## [Text for analysis]
>>>
10.Confidential Information.

 

a.Disclosure of Confidential Information. Executive recognizes, acknowledges, and agrees that Executive will have access to secret and confidential information regarding the Company, its subsidiaries and their respective businesses, including but not limited to, its research programs, research results, technologies, products, methods, formulas, software code, patents, sources of supply, customer dealings, data, know-how, trade secrets and business plans. All of such information shall be deemed "Confidential Information," provided such information is not in or does not hereafter become part of the public domain or become available to the public generally through no fault of Executive. Executive acknowledges that such information is of great value to the Company, is necessary for the conduct of the Company's business, and has been and will be acquired by Executive’s in confidence. In consideration of the obligations undertaken by the Company herein, Executive will not, at any time, during or after Executive’s employment hereunder, reveal, divulge, or make known to any person, any information acquired by Executive during the course of Executive’s employment, which is treated as confidential by the Company, and not otherwise in the public domain. The provisions of this Section 10 shall survive the termination of Executive’s employment hereunder.

 

b.Executive affirms that Executive does not possess the protected trade secrets or confidential or proprietary information of any prior employer(s), and that Executive will not use any proprietary information of any person in providing services to the Company or its subsidiaries.
<<<
## [Activity list]
#1 Give again the part of the confidentiality clause starting at "b.Executive affirms that" and ending at "or its subsidiaries.".
#2 In the listing, starting at the line that contains "You should focus" and ending at the end of the listing, replace "closeup" with "close-up" and leave everything else unchanged. Return only those lines.
The text and the listing come from unrelated sources.

## [Given information]
>>>
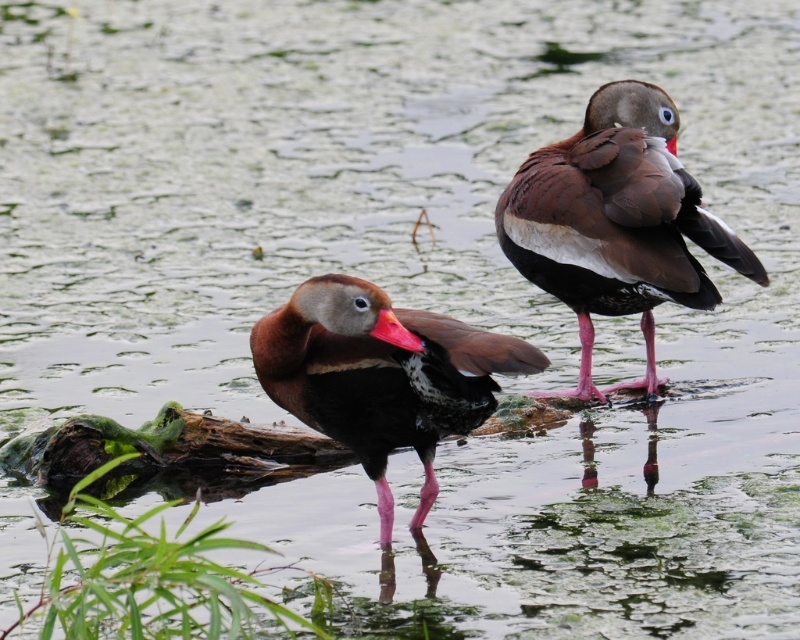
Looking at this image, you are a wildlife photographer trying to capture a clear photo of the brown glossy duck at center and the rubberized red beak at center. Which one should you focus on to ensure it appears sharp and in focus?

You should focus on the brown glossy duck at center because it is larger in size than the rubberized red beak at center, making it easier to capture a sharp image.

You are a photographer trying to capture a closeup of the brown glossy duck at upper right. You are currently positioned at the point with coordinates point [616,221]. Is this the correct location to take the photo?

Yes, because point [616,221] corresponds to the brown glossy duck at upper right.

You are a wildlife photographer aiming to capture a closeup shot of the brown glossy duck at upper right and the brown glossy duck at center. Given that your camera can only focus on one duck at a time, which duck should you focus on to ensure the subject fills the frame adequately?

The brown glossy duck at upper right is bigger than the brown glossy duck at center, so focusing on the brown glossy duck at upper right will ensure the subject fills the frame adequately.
<<<
## [Solved problems]
#1
b.Executive affirms that Executive does not possess the protected trade secrets or confidential or proprietary information of any prior employer(s), and that Executive will not use any proprietary information of any person in providing services to the Company or its subsidiaries.

#2
You should focus on the brown glossy duck at center because it is larger in size than the rubberized red beak at center, making it easier to capture a sharp image.

You are a photographer trying to capture a close-up of the brown glossy duck at upper right. You are currently positioned at the point with coordinates point [616,221]. Is this the correct location to take the photo?

Yes, because point [616,221] corresponds to the brown glossy duck at upper right.

You are a wildlife photographer aiming to capture a close-up shot of the brown glossy duck at upper right and the brown glossy duck at center. Given that your camera can only focus on one duck at a time, which duck should you focus on to ensure the subject fills the frame adequately?

The brown glossy duck at upper right is bigger than the brown glossy duck at center, so focusing on the brown glossy duck at upper right will ensure the subject fills the frame adequately.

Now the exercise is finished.